News from No Man’s Land: Reporting the World – John Simpson

This is the other roving reporter autobiography that I took to Chile with me, and reading it after Kate Adie’s provided some interesting contrasts, and I enjoyed it just as much, although for different reasons. I’m not sure I’d enjoy meeting John Simpson, as he comes across as rather too despotic for my tastes, but then again, determination and self-assurance are two traits which I suspect are essential to success as a reporter, particularly one who frequently reports on wars and unrest around the world.

The subject matter of this third volume of John Simpson’s autobiography is the US invasion of Afghanistan in 2001, and the fall of Kabul. It’s a fascinating read, taking you into the mechanics of journalism, and the workings of the BBC as well as giving you the political long view so often lacking in TV news reporting.

Buy it: Amazon link

The Kindness of Strangers – Kate Adie

One of my favourite books of the year.

I had to ration my reading as this was one of only 2 books I took to last me through 4 weeks travelling in Chile. It got me through the flights from London to Santiago (I’m not at my most relaxed at 36,000 ft), and a cold and rainy afternoon in Puerto Natales.

Kate Adie is a TV News Reporter I remember well from my teenage years – she always seems so cool, calm and collected in the most amazing situations – and her “From our own correspondant” programme on Radio 4 is one that I often find myself trying to organise my Saturday mornings around. In fact, I frequently find myself envying her and her job, which has taken her to so many far flung places and into many of the 20th century’s key events. All the more so after reading this autobiography, learning more about her early years in the BBC, and of her encounters with politicians and world leaders – official and unofficial – over the past 4 decades.

Buy it: Amazon link

Rough Guide to Chile

… planning for my 4 weeks travelling in Chile with Hazel. 33 days to go. I can’t wait – I’ve really had enough of my projects right now, the takeover one in particular. If it wasn’t for Phil, I honestly think I’d be pondering heading off for longer.

None of which has *anything* to do with reading the Rough Guide!! I’ve spent some of this evening mapping the transport routes south of Puerto Montt using Phil’s Omnigraffle – the Mac equivalent of Visio.

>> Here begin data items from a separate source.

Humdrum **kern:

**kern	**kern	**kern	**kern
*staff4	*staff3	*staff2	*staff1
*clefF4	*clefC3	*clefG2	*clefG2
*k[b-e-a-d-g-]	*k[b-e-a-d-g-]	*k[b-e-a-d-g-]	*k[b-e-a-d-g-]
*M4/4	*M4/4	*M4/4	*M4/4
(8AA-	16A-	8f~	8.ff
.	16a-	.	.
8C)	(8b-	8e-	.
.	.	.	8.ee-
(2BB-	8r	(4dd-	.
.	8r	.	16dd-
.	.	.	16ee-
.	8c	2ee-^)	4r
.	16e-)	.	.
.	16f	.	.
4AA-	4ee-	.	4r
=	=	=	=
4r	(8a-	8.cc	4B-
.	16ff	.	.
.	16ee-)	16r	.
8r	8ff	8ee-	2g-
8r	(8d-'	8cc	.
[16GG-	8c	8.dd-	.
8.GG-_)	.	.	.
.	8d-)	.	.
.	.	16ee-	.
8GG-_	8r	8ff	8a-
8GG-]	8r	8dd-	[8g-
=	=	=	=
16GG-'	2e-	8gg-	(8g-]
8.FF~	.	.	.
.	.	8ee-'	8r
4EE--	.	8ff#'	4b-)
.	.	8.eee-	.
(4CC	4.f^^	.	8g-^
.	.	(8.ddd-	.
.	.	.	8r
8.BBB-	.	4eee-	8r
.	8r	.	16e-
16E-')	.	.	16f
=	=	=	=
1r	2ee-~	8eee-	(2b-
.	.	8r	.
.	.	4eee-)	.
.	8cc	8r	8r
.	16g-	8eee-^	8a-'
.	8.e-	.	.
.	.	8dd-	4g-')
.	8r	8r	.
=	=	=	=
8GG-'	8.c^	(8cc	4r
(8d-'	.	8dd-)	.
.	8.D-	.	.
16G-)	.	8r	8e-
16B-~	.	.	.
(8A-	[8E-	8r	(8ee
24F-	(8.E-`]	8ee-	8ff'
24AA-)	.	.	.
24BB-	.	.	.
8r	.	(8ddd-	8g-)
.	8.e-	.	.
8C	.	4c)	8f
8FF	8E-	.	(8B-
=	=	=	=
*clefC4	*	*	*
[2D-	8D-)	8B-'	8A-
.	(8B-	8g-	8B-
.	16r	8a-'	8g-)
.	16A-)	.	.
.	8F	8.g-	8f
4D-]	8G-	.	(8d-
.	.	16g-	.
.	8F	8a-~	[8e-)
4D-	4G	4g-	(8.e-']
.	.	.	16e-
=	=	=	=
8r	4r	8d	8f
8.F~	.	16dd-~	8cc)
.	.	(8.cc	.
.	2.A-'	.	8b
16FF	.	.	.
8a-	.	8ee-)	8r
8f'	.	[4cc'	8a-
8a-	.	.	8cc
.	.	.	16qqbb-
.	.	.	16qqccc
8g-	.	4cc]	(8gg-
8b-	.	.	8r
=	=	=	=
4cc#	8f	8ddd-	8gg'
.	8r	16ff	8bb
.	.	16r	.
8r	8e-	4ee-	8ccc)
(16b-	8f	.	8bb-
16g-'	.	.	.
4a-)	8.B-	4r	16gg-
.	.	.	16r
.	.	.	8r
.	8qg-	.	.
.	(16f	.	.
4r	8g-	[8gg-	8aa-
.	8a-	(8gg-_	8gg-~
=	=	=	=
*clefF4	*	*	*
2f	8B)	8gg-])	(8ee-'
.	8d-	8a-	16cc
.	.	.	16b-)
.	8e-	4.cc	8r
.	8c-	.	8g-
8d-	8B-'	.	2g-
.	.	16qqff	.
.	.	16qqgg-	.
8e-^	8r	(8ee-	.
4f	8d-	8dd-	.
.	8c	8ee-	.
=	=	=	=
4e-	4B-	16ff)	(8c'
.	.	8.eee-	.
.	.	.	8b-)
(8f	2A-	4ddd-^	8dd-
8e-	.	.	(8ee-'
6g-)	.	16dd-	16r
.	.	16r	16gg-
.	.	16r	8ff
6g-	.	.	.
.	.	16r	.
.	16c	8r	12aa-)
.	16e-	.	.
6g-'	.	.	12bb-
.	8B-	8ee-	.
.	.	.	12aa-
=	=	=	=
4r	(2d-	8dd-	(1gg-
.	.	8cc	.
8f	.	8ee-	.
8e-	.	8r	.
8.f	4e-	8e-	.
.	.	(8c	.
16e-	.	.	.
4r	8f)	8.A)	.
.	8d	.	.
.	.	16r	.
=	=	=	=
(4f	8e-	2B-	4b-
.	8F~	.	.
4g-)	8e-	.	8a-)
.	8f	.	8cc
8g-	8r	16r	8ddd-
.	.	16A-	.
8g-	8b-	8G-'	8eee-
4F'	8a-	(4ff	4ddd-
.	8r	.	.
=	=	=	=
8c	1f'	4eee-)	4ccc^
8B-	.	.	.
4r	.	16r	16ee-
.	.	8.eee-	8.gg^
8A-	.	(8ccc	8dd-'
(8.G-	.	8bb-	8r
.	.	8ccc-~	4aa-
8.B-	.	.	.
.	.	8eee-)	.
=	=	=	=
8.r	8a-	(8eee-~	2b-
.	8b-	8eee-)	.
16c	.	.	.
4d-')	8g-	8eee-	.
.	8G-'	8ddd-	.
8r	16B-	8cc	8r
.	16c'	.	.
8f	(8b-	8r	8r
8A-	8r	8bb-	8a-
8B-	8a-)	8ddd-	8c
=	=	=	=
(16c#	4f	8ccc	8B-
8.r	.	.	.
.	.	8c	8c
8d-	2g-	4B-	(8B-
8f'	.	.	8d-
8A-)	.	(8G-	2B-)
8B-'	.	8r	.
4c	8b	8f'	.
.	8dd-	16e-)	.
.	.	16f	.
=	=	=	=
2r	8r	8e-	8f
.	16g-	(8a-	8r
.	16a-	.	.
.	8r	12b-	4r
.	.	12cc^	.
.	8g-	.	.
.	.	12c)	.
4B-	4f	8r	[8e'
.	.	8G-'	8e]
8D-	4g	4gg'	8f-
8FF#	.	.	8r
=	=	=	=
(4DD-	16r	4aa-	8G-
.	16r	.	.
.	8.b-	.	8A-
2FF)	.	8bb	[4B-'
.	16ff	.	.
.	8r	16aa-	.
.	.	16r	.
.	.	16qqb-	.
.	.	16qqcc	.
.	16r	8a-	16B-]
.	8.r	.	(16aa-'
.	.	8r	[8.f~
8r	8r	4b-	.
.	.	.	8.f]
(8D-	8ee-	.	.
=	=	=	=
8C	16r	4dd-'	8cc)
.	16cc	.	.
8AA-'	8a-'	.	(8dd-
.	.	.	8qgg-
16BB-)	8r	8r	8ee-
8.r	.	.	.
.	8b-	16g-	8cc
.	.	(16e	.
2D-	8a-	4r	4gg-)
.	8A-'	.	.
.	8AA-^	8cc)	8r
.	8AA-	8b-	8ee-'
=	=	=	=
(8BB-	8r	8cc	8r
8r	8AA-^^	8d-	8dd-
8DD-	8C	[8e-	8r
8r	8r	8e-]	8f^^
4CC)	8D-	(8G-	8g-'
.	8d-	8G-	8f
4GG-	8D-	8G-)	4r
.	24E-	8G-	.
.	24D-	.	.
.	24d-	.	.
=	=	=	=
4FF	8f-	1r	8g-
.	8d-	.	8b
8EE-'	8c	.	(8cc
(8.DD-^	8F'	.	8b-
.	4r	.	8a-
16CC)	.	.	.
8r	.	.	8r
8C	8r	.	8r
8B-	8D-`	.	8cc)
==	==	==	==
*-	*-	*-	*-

It all looks increasingly enticing, but I can’t spot a way of getting between Coiahaique/Puerta Aisen and Punta Arenas/Puerto Natales and Tierra del Fuego. I really wish the guide books would show transport routes on a single map….

River Dog – Mark Shand

This book is Mark Shand’s tale of his walk along part the Brahmaputra river, which rises in the Himalayas and flows through Tibet before turning south into India and Bangladesh, where it flows out into the Bay of Bengal.

The tale takes you from the expedition’s the genesis in a meeting with one of his explorer/adventurer heros, Charles Allen, to suffering altitude sickness in the Himalayas and 2 years of working relentlessly through British and Indian bureaucracy… and that’s before he even starts his walk.

The epic is dented rather by the long Tibetan stretches of the river being made out of bounds to foreigners by the Chinese, but the tale changes tone and focus somewhat when the river walk does begin, high in the mountains of Assam, where Mark meets Bhaiti, who becomes his River Dog.

An enjoyable tale, with lots of characters and lovely photos in the centre section. Mark Shand does not mince his words or mask his emotions, particularly where bureaucrats or officials thwart his plans. At times he can come across as a rather arrogant, imperious Gentleman Traveller, but perhaps those are required characteristics if such travels in Asia are to succeed.